Print the text from each row below word for word, and leave the pictures out.

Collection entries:
────────────────────
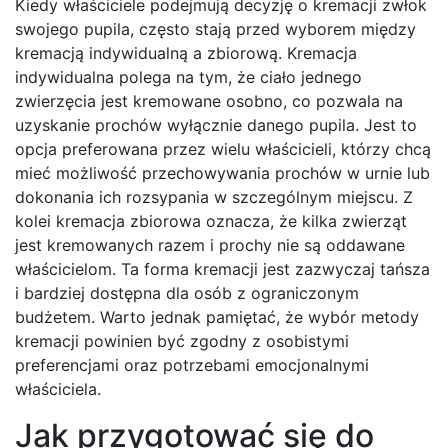
Kiedy właściciele podejmują decyzję o kremacji zwłok
swojego pupila, często stają przed wyborem między
kremacją indywidualną a zbiorową. Kremacja
indywidualna polega na tym, że ciało jednego
zwierzęcia jest kremowane osobno, co pozwala na
uzyskanie prochów wyłącznie danego pupila. Jest to
opcja preferowana przez wielu właścicieli, którzy chcą
mieć możliwość przechowywania prochów w urnie lub
dokonania ich rozsypania w szczególnym miejscu. Z
kolei kremacja zbiorowa oznacza, że kilka zwierząt
jest kremowanych razem i prochy nie są oddawane
właścicielom. Ta forma kremacji jest zazwyczaj tańsza
i bardziej dostępna dla osób z ograniczonym
budżetem. Warto jednak pamiętać, że wybór metody
kremacji powinien być zgodny z osobistymi
preferencjami oraz potrzebami emocjonalnymi
właściciela.
Jak przygotować się do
────────────────────
Response:
Kiedy właściciele podejmują decyzję o kremacji zwłok
swojego pupila, często stają przed wyborem między
kremacją indywidualną a zbiorową. Kremacja
indywidualna polega na tym, że ciało jednego
zwierzęcia jest kremowane osobno, co pozwala na
uzyskanie prochów wyłącznie danego pupila. Jest to
opcja preferowana przez wielu właścicieli, którzy chcą
mieć możliwość przechowywania prochów w urnie lub
dokonania ich rozsypania w szczególnym miejscu. Z
kolei kremacja zbiorowa oznacza, że kilka zwierząt
jest kremowanych razem i prochy nie są oddawane
właścicielom. Ta forma kremacji jest zazwyczaj tańsza
i bardziej dostępna dla osób z ograniczonym
budżetem. Warto jednak pamiętać, że wybór metody
kremacji powinien być zgodny z osobistymi
preferencjami oraz potrzebami emocjonalnymi
właściciela.
Jak przygotować się do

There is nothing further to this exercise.